Anyone that has paid attention to the financial world lately should be aware of the way that the crypto community has been suffering. Though there are many legitimate opportunities available, there is a whole history of coins that have hidden their scams from consumers, covering a range of criminal activities. Drug dealers, tax evaders, rogue miners, cyber criminals, and ICO scammers are just a few of the potential issues.
Consumers that manage to stay out of the way of this breed of crook that robs the industry of close to $9 million daily are few and far between. Many seasoned investors have managed to be scammed by one issue or another. In fact, the ICO advisors from Satis Group have calculated that 80% of all ICOs turn out to be scam, though that term has yielded some debate. A failed ICO is different from a fraudulent ICO, since it is common for up to 90% of ICO startups to fail, which happens for many legitimate reasons.
To get a better idea of the true crypto scams that have managed to sneak their way into the industry, read on below for the top 5.
#5 – Centratech
Centratech was in the news only months ago for their association with DJ Khaled and Floyd Mayweather, an obvious attempt to bring attention to itself from investors. Along with their celebrity endorsers, they also proposed a service with Visa or MasterCard debit cards that would let consumers use cryptocurrency as fiat funds, though it did not come to fruition.
Though their ideas seemed helpful, nothing came of the ICO. Instead, once the company had managed to raise $32 million during their ICO sale, the founders were put behind bars by the SEC, who unveiled the “extreme lengths” that they went through to hide the truth from investors.
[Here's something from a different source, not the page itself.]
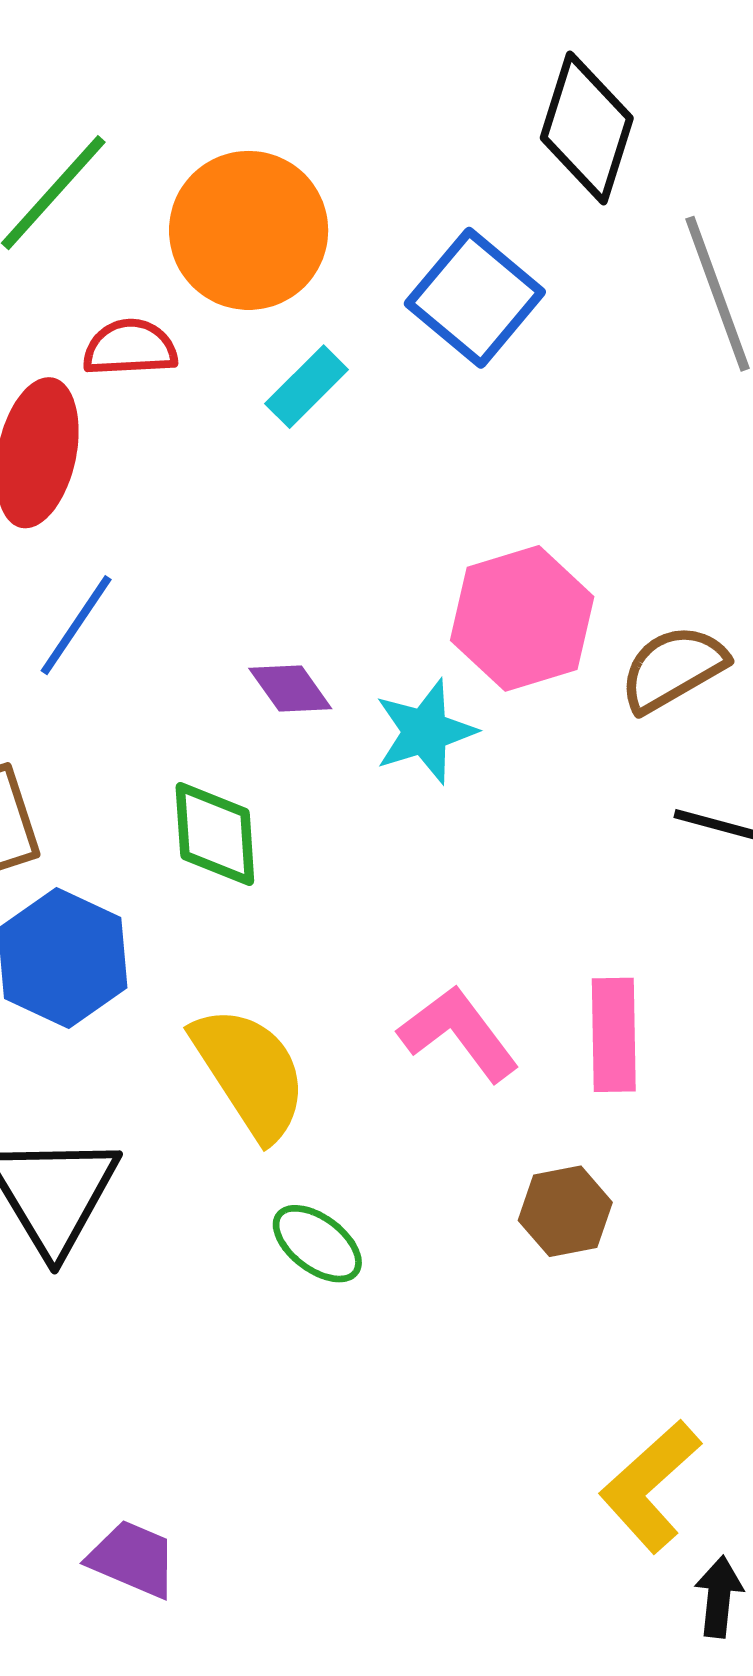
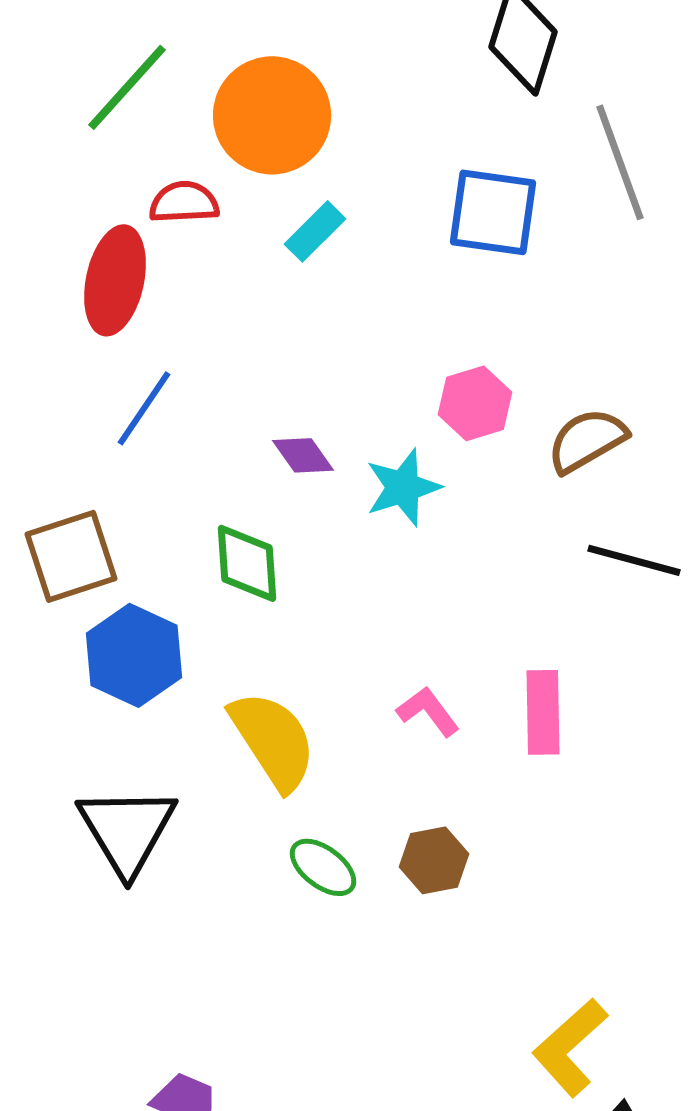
blue square: (475, 298) -> (493, 212), moved, turned -32
pink hexagon: (522, 618) -> (475, 403), size x0.7
pink L-shape: (459, 1033) -> (428, 711), size x0.7
brown hexagon: (565, 1211) -> (434, 860), moved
They even made up a team for their platform that included imagine biographies with absolutely no person behind the persona. Furthermore, they paid for endorsements by celebrities to try and bring validity to their platform in the eyes of investors.
Luckily, this was one of the few cases of fraud that actually will be forced to return their funds to contributors, plus interest. They will also be legally forbidden from participating as officers or directors in any future security offering.
#4 – Pincoin
Pincoin’s deceit is still so fresh in the industry that investors from the ICO are still in uproar. First, there was an ICO that brought in $660 million with about 32,000 investors. The company managed to fulfill their promises of cash rewards and returns, so the investors continued to bring in their friends and publicize the work that Pincoin was doing.
Soon after this ICO’s success, they decided to develop a token called the iFan, which they used to compensate their investors. However, once the tokens were issued, they took their fiat profit and left behind their empty office, a slow and unhelpful website, and a lengthy whitepaper. However, if investors had done their homework, they would have seen that all of the information about the founders and the team could not have been confirmed. This scam is a lesson to consumers to take the time to research the information provided to them.
#3 – HoweyCoins
The HoweyCoins scam is probably the most curious of these issues, because it was actually developed by the SEC itself. Regulators, even now, are feeling the pressure to develop legislation that protects investors with these crypto schemes, but some people have felt that it takes away from the decentralization of the industry.
The SEC’s goal was to protect investors, but it was also to educate and warn them about ICOs that could be dangerous. There were fake social media profiles setup, no background, and phrasing like “you won’t want to miss – act now!” Though it was an effort to show consumers the dangers, it ended up becoming its own danger.
#2 – The Smominru Miner
It is hard to say if the Smominru Miner should could as a scam, but it is definitely considered a type of money heist, which is why it is on the list. This platform was developed by a hacker that used a program called EternalBlue that distributed malware to over half a million computers. The goal was to mine Monero tokens, and no one was the wiser until they saw their computers working at full capacity or their electricity bill shot up.
There was not really any advertising or hype over this effort, but the hackers managed to get away with $3 million in mined funds.
#1 – OneCoin
OneCoin has been brought up in financial circles quite often in the last few months, and it is still available to invest in, though it is definitely not a good idea. This project was called a Ponzi scheme about a year ago in India, preceding the fine that Italian authorities eventually issued. The company advertised to investors, but there was not any actual company to invest in.
There has been a lot of negative attention for this platform, and its servers have since been seized. However, in an almost ironic post, the company highlights the importance of integrity and transparency, though they are definitely acting as hypocrites.
What to Remember about ICO And Other Crypto Scams
There is a simple rule about crypto opportunities – if it looks too good to be true, it probably is. No company can promise returns and the incentive to add friends is usually a sign that it could be a Ponzi scheme. Check information on teams to verify if those individuals are truly a part of the platform, and do not be too quick to invest, even if the opportunity looks like it will wither soon.